The team included FBI Director James Comey, Attorney General Loretta Lynch, and Secretary of Homeland Security Jeh Johnson.

However, the White House said the team "highlighted several pieces of information that point to the perpetrators being radicalized to violence to commit these heinous attacks."

The Federal Bureau of Investigation (FBI) is investigating the killings as an "act of terrorism." 

Obama: Attackers were possibly radicalized

US President Barack Obama 

President Obama called the California shooting an act of terror carried out by attackers who were possibly radicalized.

"It is entirely possible that these two attackers were radicalized to commit this act of terror," Obama said. "And if so, it would underscore a threat we've been focused on for years - the danger of people succumbing to violent extremist ideologies."

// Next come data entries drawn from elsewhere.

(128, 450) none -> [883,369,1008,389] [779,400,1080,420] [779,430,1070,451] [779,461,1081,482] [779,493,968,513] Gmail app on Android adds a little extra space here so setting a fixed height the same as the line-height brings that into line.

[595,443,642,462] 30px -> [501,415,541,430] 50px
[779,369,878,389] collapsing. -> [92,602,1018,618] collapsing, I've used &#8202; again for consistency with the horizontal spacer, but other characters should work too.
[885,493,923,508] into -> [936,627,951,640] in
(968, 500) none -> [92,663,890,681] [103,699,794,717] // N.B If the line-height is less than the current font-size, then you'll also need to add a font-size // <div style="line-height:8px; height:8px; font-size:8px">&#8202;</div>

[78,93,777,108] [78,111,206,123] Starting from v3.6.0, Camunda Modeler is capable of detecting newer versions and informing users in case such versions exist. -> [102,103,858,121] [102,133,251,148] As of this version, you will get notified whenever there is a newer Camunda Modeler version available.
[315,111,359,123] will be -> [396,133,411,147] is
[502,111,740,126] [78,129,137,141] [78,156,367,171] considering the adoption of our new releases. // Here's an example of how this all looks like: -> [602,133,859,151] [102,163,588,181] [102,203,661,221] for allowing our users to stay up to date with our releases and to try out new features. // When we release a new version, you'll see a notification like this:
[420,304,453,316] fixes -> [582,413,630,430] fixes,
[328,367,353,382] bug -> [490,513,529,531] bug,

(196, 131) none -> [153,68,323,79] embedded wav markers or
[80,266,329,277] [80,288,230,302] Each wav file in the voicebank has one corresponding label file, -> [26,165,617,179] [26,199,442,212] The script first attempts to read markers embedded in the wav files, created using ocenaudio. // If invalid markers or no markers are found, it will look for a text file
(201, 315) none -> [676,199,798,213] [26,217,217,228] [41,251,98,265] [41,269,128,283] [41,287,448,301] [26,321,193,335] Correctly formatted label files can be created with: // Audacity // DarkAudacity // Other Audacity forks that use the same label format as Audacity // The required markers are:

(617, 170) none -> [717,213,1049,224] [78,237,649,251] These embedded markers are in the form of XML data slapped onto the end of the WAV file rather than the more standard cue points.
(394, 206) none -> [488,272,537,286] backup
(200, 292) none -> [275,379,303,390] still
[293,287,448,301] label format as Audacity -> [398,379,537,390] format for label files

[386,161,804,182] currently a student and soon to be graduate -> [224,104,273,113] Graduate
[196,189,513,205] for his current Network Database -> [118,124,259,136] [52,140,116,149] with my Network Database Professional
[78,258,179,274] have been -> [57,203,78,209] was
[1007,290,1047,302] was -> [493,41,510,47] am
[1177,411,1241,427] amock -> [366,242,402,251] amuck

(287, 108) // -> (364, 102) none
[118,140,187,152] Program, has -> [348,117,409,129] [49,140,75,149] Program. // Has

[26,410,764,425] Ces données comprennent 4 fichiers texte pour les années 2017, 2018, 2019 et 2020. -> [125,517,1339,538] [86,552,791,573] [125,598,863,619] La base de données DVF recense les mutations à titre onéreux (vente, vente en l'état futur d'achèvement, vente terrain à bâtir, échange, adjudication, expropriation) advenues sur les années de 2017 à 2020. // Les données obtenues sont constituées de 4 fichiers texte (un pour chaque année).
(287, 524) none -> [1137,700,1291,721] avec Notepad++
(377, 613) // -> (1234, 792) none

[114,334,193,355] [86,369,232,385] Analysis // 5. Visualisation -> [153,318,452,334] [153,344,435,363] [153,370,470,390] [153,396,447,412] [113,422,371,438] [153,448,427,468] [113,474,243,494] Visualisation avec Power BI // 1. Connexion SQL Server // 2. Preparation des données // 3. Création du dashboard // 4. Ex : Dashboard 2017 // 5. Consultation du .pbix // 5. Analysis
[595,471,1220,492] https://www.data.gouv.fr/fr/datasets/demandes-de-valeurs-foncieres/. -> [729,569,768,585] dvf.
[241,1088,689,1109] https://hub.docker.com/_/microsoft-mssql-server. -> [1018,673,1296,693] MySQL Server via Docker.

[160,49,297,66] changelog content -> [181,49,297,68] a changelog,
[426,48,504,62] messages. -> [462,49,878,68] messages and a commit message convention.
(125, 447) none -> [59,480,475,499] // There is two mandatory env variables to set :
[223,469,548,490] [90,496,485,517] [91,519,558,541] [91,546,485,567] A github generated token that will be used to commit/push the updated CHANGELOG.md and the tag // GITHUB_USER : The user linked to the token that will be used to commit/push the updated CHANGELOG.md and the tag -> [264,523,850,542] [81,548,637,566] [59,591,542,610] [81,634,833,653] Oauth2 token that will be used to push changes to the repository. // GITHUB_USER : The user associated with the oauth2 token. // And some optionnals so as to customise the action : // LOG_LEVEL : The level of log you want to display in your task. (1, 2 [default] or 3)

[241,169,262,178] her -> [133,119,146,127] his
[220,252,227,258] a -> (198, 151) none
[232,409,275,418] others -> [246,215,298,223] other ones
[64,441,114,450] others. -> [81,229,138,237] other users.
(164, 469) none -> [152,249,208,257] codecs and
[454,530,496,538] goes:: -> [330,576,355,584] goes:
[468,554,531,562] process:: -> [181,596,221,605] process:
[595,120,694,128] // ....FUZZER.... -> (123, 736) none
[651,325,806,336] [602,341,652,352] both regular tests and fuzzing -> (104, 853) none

American Muslims fear that the San Bernardino shooting has fueled a new wave of Islamophobia across the United States.

Only hours after news broke that suspects had Muslim names, American Muslims strongly condemned the incident, but this did not stop the US mainstream media from spewing hate and venom against Muslims and Islam.

American Muslims and their prayer leaders across the country say they are experiencing a wave of death threats, assaults and vandalism unlike anything they have experienced since the September 11 attacks in 2001 in the United States, The New York Times reported on Saturday.